My Dad…My Hero

June is a busy month.  The kids are out of school, vacations are being planned, and it’s the month we set aside the third Sunday to honor our Dad for being such a great inspiration and role model in our life.  But what exactly does it mean to be a Dad?

     The definition of a Father is “a male parent; a man who has begotten a child.”  A Dad, on the other hand, has a much broader meaning.  He is the true man in your life that is always there for you.  That someone you respect.  Your hero!  That person that seems to be able to fix nearly anything, … from putting the training wheels on your first 2-wheeler, to braiding your hair.  Your Dad loves you, comforts you, supports and helps you.  Your Dad may also be your Father, but your Father may not be your Dad.

Anyone can be a Father, but it takes someone special to be a Dad

      In our society, we are taught that men are typically the stronger ones of our species, and from a biological standpoint, many times this is true.  Men have always been the hunters, the providers and protectors of the family.  This is not meant to be offensive ladies.  I know you all work very hard to provide for your family as well, but this character trait is in a man’s genes.

Really great Dads lead by example and teach us valuable lessons along the way, like:

  • Be responsible for your actions and be able to own your mistakes if, and when they occur.
  • Be kind and respectful to others.  Hold the door for someone, even if it means they will be seated first at your favorite restaurant.
  • Tip your server even though the service was bad – you don’t know what kind of day they’ve had. 
  • Watch what you say.  One day you may have to eat your words.
  • Be strong, brave and confident in all you do.
  • And always…always be good to your mother.  Treat her with the respect that she deserves.

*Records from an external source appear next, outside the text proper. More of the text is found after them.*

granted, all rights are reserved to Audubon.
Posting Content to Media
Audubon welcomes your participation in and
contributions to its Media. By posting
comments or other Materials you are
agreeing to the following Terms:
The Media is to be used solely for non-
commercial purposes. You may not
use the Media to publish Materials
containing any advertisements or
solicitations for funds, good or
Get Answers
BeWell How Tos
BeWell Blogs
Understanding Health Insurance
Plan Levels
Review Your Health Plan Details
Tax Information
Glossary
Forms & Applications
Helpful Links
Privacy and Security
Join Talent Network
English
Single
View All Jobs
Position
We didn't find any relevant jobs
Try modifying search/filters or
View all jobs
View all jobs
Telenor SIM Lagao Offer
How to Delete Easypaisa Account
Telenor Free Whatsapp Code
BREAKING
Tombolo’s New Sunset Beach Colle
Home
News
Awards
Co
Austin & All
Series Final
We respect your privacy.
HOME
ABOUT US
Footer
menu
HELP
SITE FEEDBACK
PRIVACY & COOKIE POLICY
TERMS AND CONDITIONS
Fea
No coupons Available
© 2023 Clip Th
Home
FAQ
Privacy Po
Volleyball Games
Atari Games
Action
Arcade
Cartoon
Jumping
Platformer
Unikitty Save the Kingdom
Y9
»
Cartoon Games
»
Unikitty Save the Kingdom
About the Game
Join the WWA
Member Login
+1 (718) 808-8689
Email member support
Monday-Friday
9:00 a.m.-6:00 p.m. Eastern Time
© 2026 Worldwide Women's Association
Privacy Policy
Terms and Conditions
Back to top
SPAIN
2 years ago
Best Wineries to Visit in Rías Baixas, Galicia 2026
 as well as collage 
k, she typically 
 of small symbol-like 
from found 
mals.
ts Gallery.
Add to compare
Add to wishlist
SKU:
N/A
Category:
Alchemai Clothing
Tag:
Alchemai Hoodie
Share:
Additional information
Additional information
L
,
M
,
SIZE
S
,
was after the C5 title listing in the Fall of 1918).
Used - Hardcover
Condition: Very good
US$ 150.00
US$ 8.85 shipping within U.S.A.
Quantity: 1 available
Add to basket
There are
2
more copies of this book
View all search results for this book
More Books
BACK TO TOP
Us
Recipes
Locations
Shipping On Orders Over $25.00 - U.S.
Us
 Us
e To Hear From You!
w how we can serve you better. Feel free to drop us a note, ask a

      My Dad was the quiet thinker and rarely got upset with my sisters and me, (I have 5 sisters and no brothers).  Whenever we had a problem and needed to talk to him, he listened to us tell the entire story.  He thought about it for a while, scratched his head and then gave his opinion on it.  This, too, was another lesson he demonstrated in listening, patience and compassion.  My Dad has been gone for a very long time now, and I still miss him.  It seems the older I get, the more I miss him.   I would sure love to sit on the front porch and just talk to him like we did so many times in the past.  I could get his advice on anything from my garden to my career.  I would love to tell him all about Rick’s job and the accomplishments our kids have made. He would have been so proud of all of them.  But I would really love to just hear his voice and his silly laugh one more time. 

My Dad gave me the greatest gift anyone could give another person: He believed in me!   

     Time spent bonding and creating memories with Dad is priceless.  Do you remember using a bubble blowing lawn mower to help Dad cut the grass?  What about cuddling up in the recliner while he read you your favorite story?  Did Dad teach you how to drive, change a tire and check the oil?  What about driving a tractor?  Some of these are all things I remember from my childhood, and they are all things my husband has done with and taught our children over the years that have helped them become the responsible adults they are today.

     Dads wear many hats … Father, Provider, Anchor/Rock, Teacher, Mentor, Comedian, Counselor, Mediator, Referee, Coffee Buddy, Cook, Field Trip Chaperone and Guardian of his family.  For the million and two things you do for your family, Dad, thank you.  We honor and celebrate you and pray we never take you for granite.

A Dad is his son’s first hero and his daughter’s first love.